- Born: November 3, 1963 (age 62), September 24, 1965 (age 60) or May 10, 1966 (age 59) Las Avilas, Teloloapan, Guerrero, Mexico
- Other names: El Indio, El Chayán.
- Occupation: Cartel lieutenant
- Employer: Los Negros

Notes
- $ 2 million USD bounty. Arrested on April 21, 2010.

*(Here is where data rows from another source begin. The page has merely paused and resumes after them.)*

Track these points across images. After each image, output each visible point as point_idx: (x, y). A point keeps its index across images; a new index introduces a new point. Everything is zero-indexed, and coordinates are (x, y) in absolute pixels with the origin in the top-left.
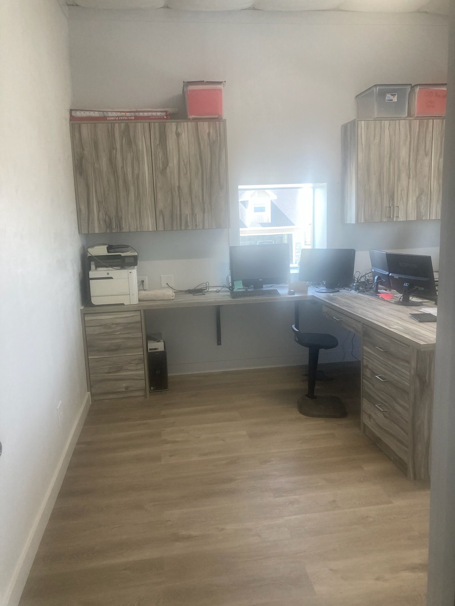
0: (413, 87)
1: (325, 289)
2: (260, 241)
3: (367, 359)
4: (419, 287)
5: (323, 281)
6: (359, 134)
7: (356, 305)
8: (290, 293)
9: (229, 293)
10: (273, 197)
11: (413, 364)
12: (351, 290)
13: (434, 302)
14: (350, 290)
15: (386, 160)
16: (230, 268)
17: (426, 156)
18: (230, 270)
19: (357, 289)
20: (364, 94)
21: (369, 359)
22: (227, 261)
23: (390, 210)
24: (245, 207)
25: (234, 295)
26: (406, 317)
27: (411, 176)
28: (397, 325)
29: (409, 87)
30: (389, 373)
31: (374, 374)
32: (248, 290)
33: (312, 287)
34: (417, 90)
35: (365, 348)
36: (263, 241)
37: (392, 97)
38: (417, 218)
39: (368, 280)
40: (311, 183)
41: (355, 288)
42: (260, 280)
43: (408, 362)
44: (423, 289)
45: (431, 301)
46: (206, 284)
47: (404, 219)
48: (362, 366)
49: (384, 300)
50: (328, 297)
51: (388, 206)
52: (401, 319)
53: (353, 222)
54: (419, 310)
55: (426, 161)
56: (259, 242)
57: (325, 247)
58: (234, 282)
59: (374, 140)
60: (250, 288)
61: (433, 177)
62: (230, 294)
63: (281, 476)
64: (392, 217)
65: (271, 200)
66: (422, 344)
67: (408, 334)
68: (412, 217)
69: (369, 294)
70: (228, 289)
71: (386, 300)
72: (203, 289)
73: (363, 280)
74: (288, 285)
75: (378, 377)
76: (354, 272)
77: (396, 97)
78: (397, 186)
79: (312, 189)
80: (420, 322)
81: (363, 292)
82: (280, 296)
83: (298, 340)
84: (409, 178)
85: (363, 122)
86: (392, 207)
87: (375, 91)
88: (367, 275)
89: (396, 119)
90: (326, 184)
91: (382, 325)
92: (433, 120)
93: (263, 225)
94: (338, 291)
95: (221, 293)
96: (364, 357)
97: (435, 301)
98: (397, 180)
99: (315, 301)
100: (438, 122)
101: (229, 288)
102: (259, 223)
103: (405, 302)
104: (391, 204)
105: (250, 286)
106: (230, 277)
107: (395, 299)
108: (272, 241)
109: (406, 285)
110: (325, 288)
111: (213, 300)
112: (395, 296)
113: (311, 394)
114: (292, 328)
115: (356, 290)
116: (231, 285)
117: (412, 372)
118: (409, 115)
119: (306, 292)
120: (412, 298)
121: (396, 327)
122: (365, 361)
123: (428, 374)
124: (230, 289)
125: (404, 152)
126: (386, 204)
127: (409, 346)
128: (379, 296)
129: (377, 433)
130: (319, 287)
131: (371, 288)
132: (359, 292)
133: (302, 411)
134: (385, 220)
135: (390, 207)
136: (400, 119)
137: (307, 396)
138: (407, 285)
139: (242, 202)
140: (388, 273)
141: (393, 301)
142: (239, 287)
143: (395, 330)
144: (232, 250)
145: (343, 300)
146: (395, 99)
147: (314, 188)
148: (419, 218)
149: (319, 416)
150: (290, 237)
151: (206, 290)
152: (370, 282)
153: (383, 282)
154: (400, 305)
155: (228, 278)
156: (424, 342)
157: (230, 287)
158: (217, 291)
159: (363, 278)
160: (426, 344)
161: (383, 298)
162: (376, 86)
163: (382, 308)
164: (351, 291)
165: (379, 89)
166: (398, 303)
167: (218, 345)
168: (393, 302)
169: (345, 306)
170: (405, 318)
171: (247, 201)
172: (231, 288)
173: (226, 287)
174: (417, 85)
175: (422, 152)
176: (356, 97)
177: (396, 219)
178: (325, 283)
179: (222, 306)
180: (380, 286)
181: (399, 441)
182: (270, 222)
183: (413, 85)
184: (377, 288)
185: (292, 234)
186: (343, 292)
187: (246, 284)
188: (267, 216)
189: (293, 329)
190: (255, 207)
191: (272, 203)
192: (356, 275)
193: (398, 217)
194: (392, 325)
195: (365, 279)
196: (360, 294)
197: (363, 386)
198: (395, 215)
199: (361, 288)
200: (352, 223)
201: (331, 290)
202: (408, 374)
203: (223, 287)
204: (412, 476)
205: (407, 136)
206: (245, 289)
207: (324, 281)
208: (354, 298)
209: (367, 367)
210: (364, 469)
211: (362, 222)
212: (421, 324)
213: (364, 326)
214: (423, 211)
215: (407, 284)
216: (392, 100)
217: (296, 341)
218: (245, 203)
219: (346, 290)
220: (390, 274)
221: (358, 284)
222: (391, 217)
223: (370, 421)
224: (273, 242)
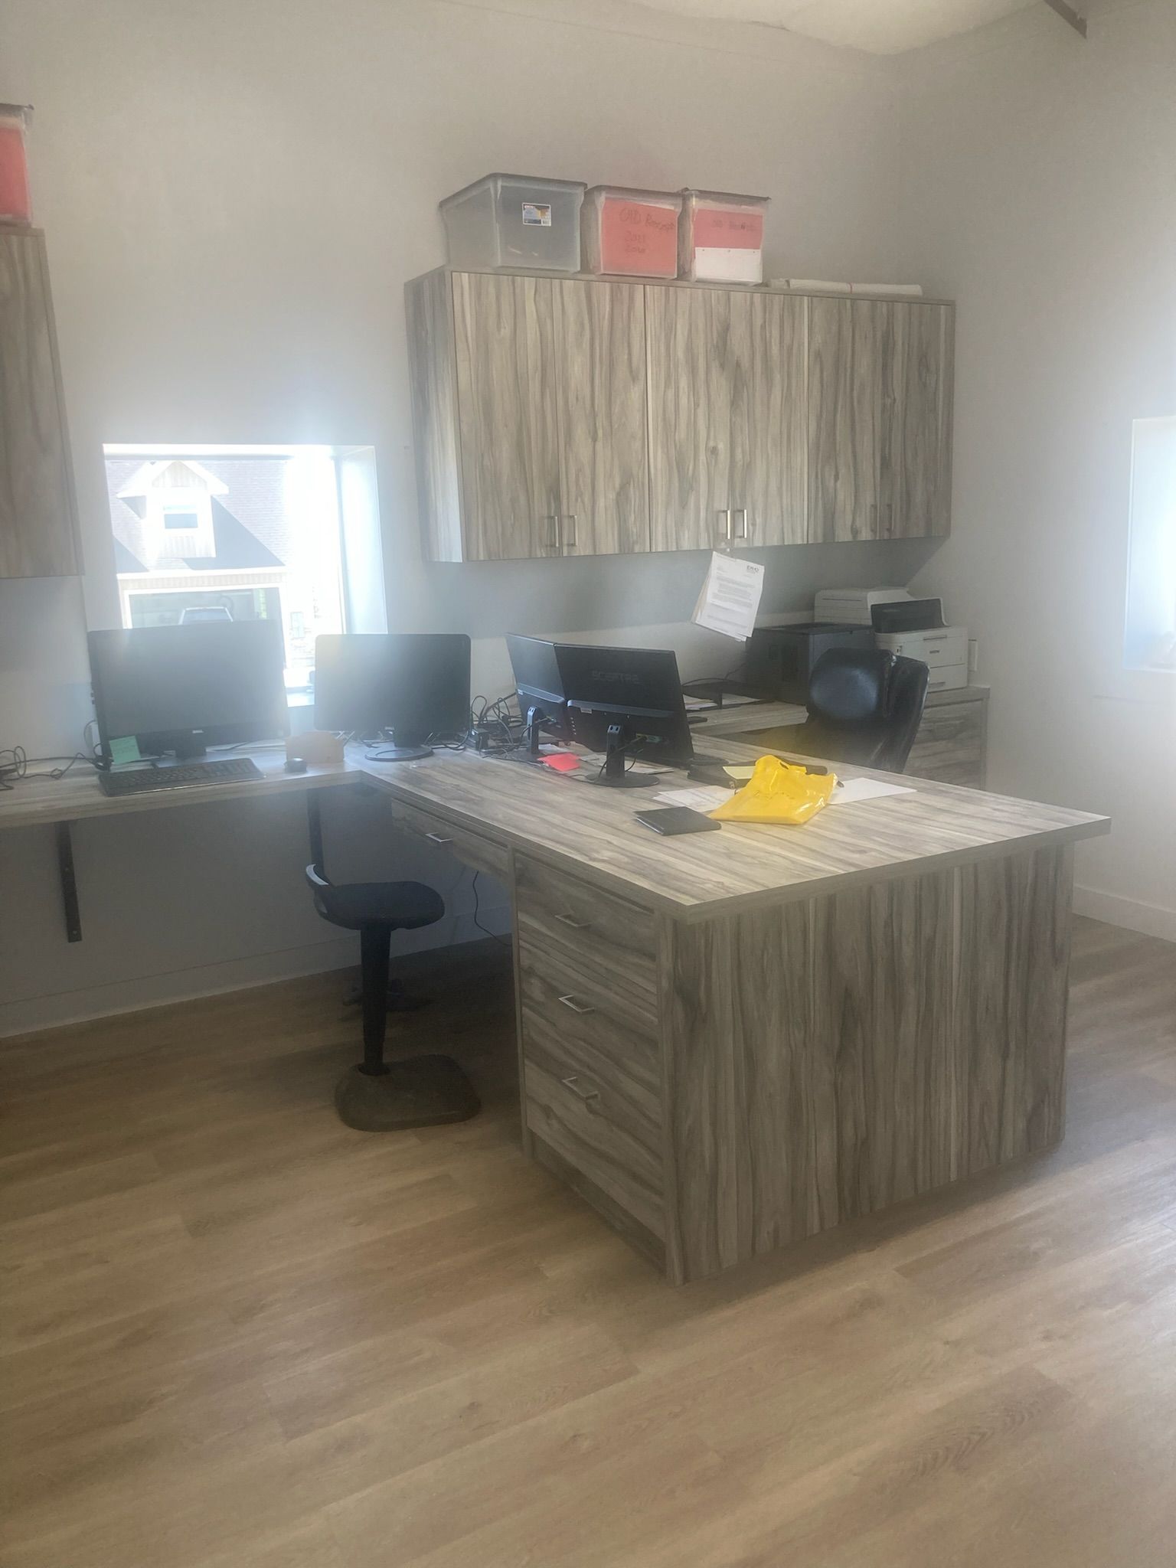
0: (590, 193)
1: (394, 748)
2: (188, 609)
3: (531, 948)
4: (647, 736)
5: (386, 728)
6: (457, 308)
7: (487, 794)
8: (292, 768)
9: (94, 780)
10: (219, 488)
11: (666, 961)
12: (464, 749)
13: (686, 773)
14: (461, 747)
15: (534, 387)
16: (93, 698)
17: (634, 381)
18: (94, 705)
19: (480, 745)
20: (461, 200)
21: (537, 948)
22: (80, 674)
23: (552, 526)
24: (139, 516)
25: (112, 783)
26: (625, 822)
27: (600, 433)
28: (608, 850)
29: (580, 192)
30: (598, 989)
31: (552, 991)
32: (160, 766)
33: (356, 744)
34: (601, 200)
35: (523, 918)
36: (197, 608)
37: (538, 215)
38: (620, 550)
39: (506, 718)
40: (330, 444)
41: (477, 743)
42: (194, 732)
43: (652, 957)
44: (657, 739)
45: (676, 770)
46: (15, 754)
47: (589, 552)
48: (516, 970)
49: (558, 775)
50: (404, 774)
51: (546, 515)
52: (615, 829)
53: (458, 557)
54: (655, 798)
55: (635, 394)
56: (186, 611)
57: (384, 630)
58: (111, 742)
59: (499, 329)
60: (163, 756)
61: (654, 440)
62: (99, 782)
63: (307, 1350)
64: (557, 545)
65: (212, 497)
66: (688, 904)
67: (645, 876)
68: (609, 545)
69: (515, 759)
70: (92, 765)
71: (564, 775)
72: (5, 770)
73: (492, 716)
74: (283, 744)
75: (567, 1003)
76: (471, 697)
77: (549, 214)
78: (566, 459)
79: (332, 463)
80: (664, 835)
81: (497, 752)
82: (263, 778)
83: (326, 912)
84: (595, 440)
85: (465, 276)
86: (556, 518)
87: (492, 191)
88: (502, 704)
89: (550, 274)
90: (373, 447)
91: (571, 853)
92: (644, 285)
93: (195, 563)
94: (430, 754)
95: (67, 780)
96: (522, 943)
97: (687, 769)
98: (565, 446)
99: (366, 788)
100: (656, 291)
101: (95, 760)
102: (186, 560)
103: (614, 777)
104: (553, 511)
105: (165, 752)
106: (95, 728)
107: (586, 770)
108: (222, 608)
109: (614, 731)
110: (391, 746)
111: (39, 807)
112: (584, 758)
113: (373, 1064)
114: (307, 875)
115: (478, 747)
116: (99, 751)
117: (665, 983)
118: (585, 268)
119: (339, 759)
120: (632, 763)
121: (606, 854)
122: (523, 954)
123: (703, 982)
124: (98, 767)
125: (578, 369)
126: (540, 508)
127: (651, 911)
128: (542, 762)
129: (572, 1158)
130: (374, 743)
131: (519, 741)
132: (488, 754)
133: (352, 1120)
134: (540, 553)
135: (551, 518)
136: (563, 276)
137: (361, 1069)
138: (617, 732)
139: (127, 500)
140: (563, 699)
141: (582, 774)
142: (127, 757)
143: (603, 864)
144: (98, 647)
145: (450, 780)
146: (547, 220)
147: (338, 460)
148: (626, 548)
149: (403, 1126)
150: (272, 595)
151: (16, 773)
152: (511, 725)
153: (550, 723)
154: (601, 785)
155: (88, 728)
156: (693, 896)
157: (98, 758)
158: (55, 773)
159: (491, 712)
160: (698, 902)
161: (554, 769)
162: (494, 176)
163: (557, 798)
164: (465, 753)
165: (502, 187)
166: (597, 781)
167: (70, 940)
168: (582, 778)
169: (459, 800)
170: (624, 826)
171: (143, 498)
172: (103, 761)
173: (88, 759)
174: (599, 188)
175: (622, 371)
176: (442, 204)
177: (568, 552)
178: (391, 733)
179: (75, 822)
180: (541, 734)
181: (635, 1177)
182: (214, 555)
183: (589, 187)
184: (536, 742)
185: (278, 588)
186: (445, 754)
187: (150, 746)
188: (203, 539)
189: (310, 878)
190: (166, 515)
191: (216, 506)
192: (477, 707)
193: (574, 545)
194: (598, 852)
195: (499, 717)
196: (489, 760)
197: (524, 1025)
198: (565, 541)
199: (491, 743)
200: (454, 561)
201: (411, 752)
202: (653, 989)
203: (74, 759)
204: (676, 1269)
205: (582, 325)
206: (149, 763)
207: (390, 728)
208: (478, 772)
209: (531, 972)
210: (548, 1275)
211: (482, 558)
212: (669, 841)
213: (518, 855)
214: (635, 531)
215: (615, 727)
216: (540, 222)
217: (322, 914)
218: (135, 504)
219: (451, 748)
220: (569, 703)
221: (484, 731)
222: (555, 546)
223: (549, 1124)
224: (226, 609)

= Gerardo Alvarez-Vazquez =

Mexican drug trafficker

José Gerardo Álvarez-Vázquez (aka: El Indio or El Chayán) is a Mexican drug trafficker who worked for the Beltrán-Leyva Cartel and then for Édgar Valdez Villarreal's criminal organization known as Los Negros. In 2008, the United States government offered a $2 million reward for his capture.

==Drug trafficking==
According to Mexican federal authorities, Álvarez Vázquez presumably controlled the transport of drugs in the State of Mexico as well in the state of Guerrero. It is said that he fought for the leadership for the organization against Héctor Beltrán Leyva and Sergio Villarreal Barragán with the help of Edgar Valdez Villarreal. He was also in charge of some routes for the transport of drugs to the U.S. on behalf of the Beltrán Leyva and Sinaloa Cartels.

==Kingpin Act sanction==
On 2 October 2008, the United States Department of the Treasury sanctioned Álvarez Vázquez under the Foreign Narcotics Kingpin Designation Act (sometimes referred to simply as the "Kingpin Act"), for his involvement in drug trafficking along with nine other international criminals and six entities. The act prohibited U.S. citizens and companies from doing any kind of business activity with him, and virtually froze all his assets in the U.S.

==Capture==
On April 21, 2010, the Mexican military raided a household in Huixquilucan; during the raid, troops were met with gunfire from cartel gunmen. After the gunfight, soldiers cordoned off the zone which led to the capture of Gerardo Alvarez-Vázquez.